CV Cunt Vernacular
From 5 April through 9 June, 2003, Tracey Emin’s video CV Cunt Vernacular was to be seen in De Hallen Haarlem . This video was purchased by the Museum in 2002.
While the video camera explores her living and working space, recording every element, even the smallest and most intimate, Emin tells the poignant story of her life.
Tracey Emin (London, 1963) and her kindred spirits, among them Damien Hirst, Sarah Lucas and The Chapman Brothers, form a new crop of English artists who might well be called the ‘fuck-it’ generation. They rebel against established art, and in particular good taste and the typically British equivocation and hypocrisy about sex takes a lambasting. Their work is direct, relevant and personal, straight from life, without embellishment or frills.

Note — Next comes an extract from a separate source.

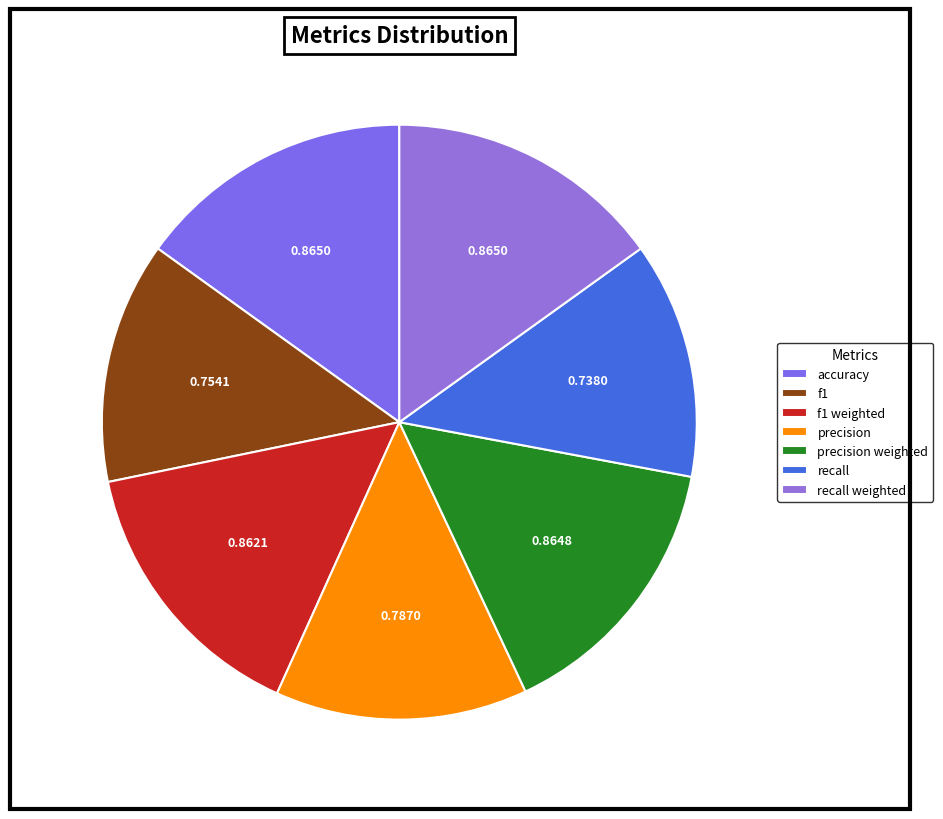

How many segments does this pie chart have?

7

Tracey Emin has made her own life, the story of her personal life, into the subject of her art. The content of her work is herself. ‘My life is more interesting than the art that I make. That is why art most bow to my life.’ Emin has experienced just about all the miseries that a woman can go through: abused since she was eight, raped when she was thirteen, two abortions, a miscarriage, alcoholism, depressions and a suicide attempt. In the video work CV Cunt Vernacular (1997) she gives a heart-rending account of her moving life.